## WHAT TO WORK ON
Output the data below verbatim, from its first line up to and including the line with "عندما يرى الحالم في حلم أنه".

┄┄┄┄┄┄┄┄┄┄

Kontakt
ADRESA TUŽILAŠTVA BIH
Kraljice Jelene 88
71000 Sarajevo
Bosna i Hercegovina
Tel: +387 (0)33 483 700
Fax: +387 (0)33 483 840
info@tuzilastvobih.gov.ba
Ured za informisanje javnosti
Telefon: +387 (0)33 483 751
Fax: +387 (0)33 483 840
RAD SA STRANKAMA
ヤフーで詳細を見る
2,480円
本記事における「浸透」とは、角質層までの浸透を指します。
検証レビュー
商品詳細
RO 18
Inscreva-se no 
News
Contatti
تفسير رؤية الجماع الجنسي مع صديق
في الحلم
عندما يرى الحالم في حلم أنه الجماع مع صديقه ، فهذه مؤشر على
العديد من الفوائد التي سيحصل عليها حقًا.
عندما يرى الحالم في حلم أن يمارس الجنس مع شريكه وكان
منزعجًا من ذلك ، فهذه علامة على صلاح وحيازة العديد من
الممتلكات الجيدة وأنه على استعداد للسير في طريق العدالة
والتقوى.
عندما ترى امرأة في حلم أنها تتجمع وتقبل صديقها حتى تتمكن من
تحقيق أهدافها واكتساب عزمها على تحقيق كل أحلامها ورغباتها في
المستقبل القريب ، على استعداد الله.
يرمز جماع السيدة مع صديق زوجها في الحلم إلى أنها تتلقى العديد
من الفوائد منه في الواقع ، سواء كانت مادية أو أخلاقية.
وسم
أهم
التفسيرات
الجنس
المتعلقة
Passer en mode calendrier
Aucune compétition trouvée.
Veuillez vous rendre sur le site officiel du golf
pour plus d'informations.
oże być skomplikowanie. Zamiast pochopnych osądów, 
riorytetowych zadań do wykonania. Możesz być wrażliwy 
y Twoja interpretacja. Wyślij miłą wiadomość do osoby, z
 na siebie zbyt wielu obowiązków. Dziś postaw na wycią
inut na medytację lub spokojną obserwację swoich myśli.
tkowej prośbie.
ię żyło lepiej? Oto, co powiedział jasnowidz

┄┄┄┄┄┄┄┄┄┄

## OUTPUT FOR THIS EXERCISE
Kontakt
ADRESA TUŽILAŠTVA BIH
Kraljice Jelene 88
71000 Sarajevo
Bosna i Hercegovina
Tel: +387 (0)33 483 700
Fax: +387 (0)33 483 840
info@tuzilastvobih.gov.ba
Ured za informisanje javnosti
Telefon: +387 (0)33 483 751
Fax: +387 (0)33 483 840
RAD SA STRANKAMA
ヤフーで詳細を見る
2,480円
本記事における「浸透」とは、角質層までの浸透を指します。
検証レビュー
商品詳細
RO 18
Inscreva-se no 
News
Contatti
تفسير رؤية الجماع الجنسي مع صديق
في الحلم
عندما يرى الحالم في حلم أنه الجماع مع صديقه ، فهذه مؤشر على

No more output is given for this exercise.